Do you base your decision of who to work with on a production’s values?
I am looking at what the subject matter is. If I don't know the people on the team, then I'm looking at their LinkedIn and social media to get an idea of who is telling the story, what they've done in the past, if there's any other examples of their work, to give me insight into their approach to storytelling, and their choices when it comes to editorial decisions.
With Peter and Missed Fortune, I knew the types of things he worked on. I also appreciated the care that he took and the way he asked me. I think you can often tell from the way somebody approaches you to do this type of work. Because I think it's one of those things where it might feel awkward or difficult to even say that you need this kind of help; the ask is very telling.
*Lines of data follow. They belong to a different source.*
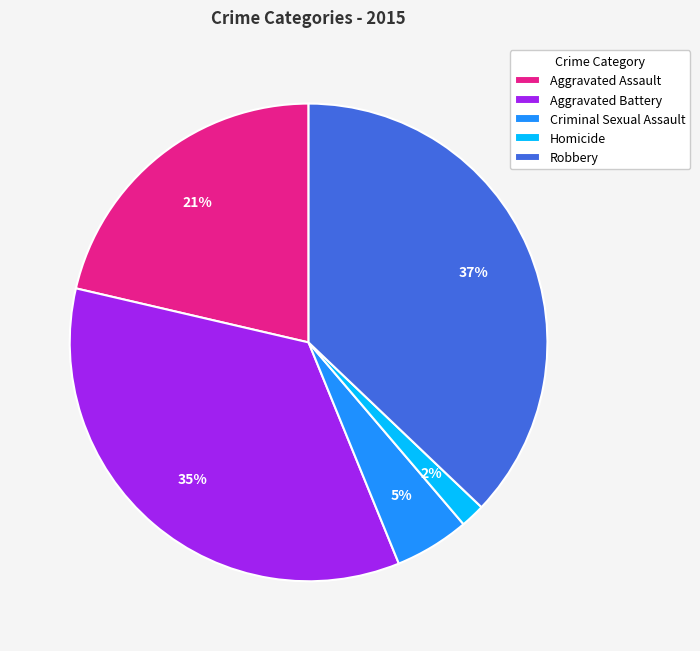

Count the number of slices in the pie.

5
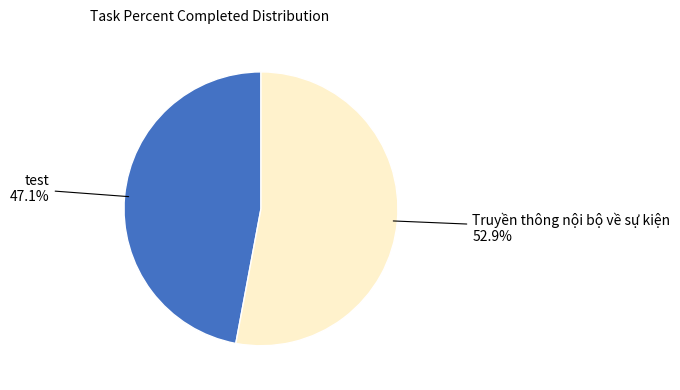

What is the smallest slice in the pie chart?

test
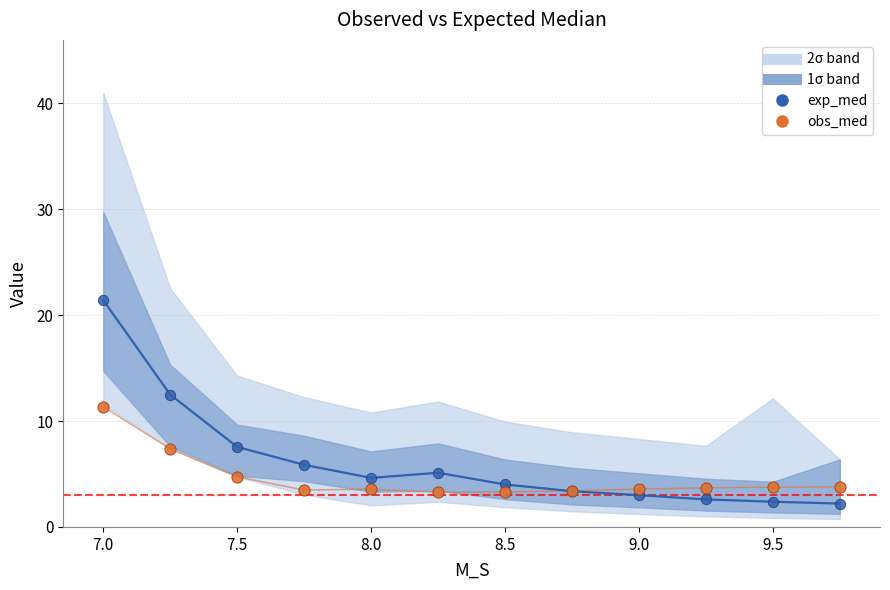

What is the X range (max minus min) for the scatter plot?

2.8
And then with Ben & Jerry's, all I needed to know that it was was Ben & Jerry's. I just know enough about them as a brand and what they're about. They're loud about what they stand for. It was pretty much like a no brainer for me.
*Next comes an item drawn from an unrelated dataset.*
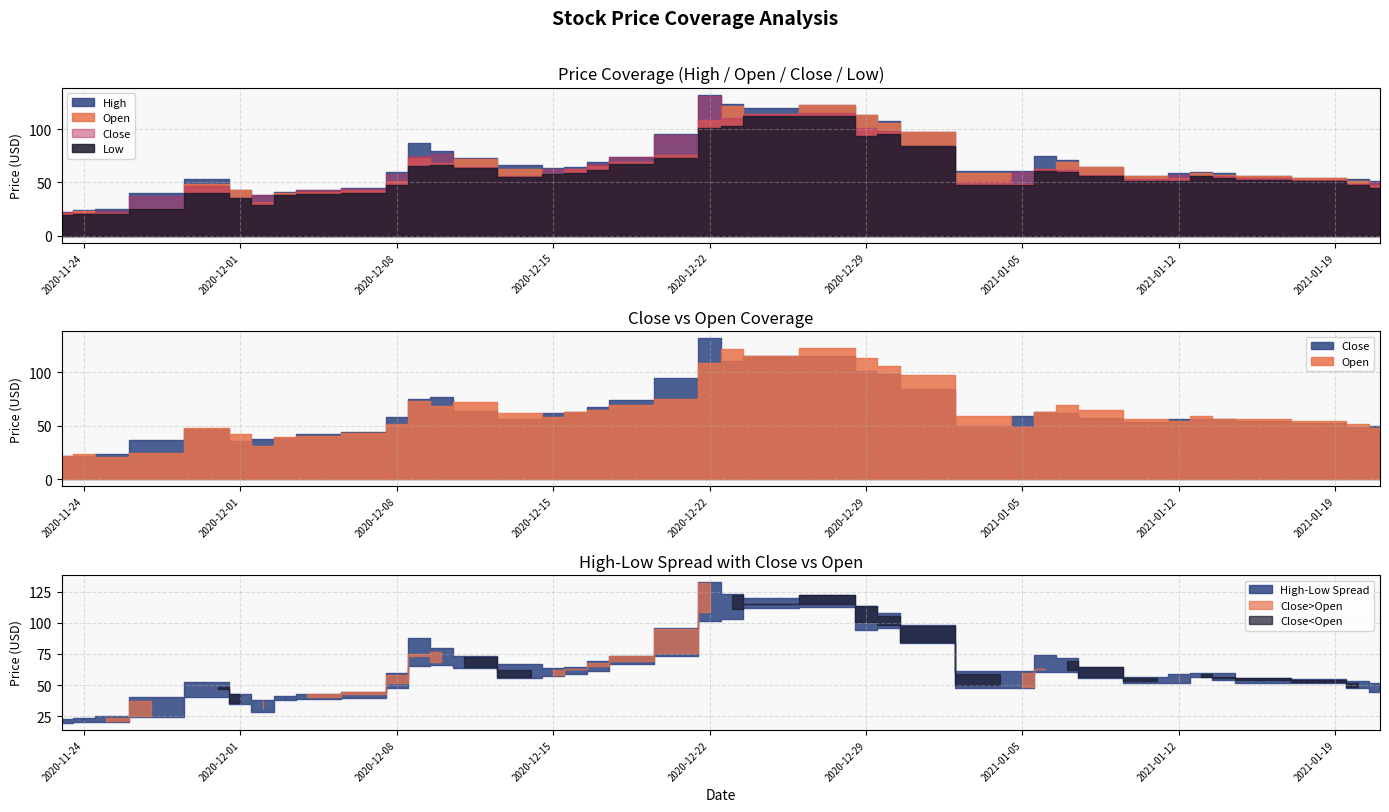

At 2021-01-04, list the series in order from largest to smallest.

High, Open, Close, Low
How has it been working for Ben & Jerry’s?
It started out as a one off-ask. But they asked me to come back and be available to do more episodes for them. It's the same type of work. This is different in the sense that it's not one particular character we're following over the course of a series; it’s a different guest each time.
But my approach was sort of the same. I listened to an interview they did with Ava DuVernay, for example. It was about her reasons for her approach to the storytelling that she does, as well as who she hires, and the ways in which she uses her platform to elevate and illuminate every producer. So her reasons for her activism in that way.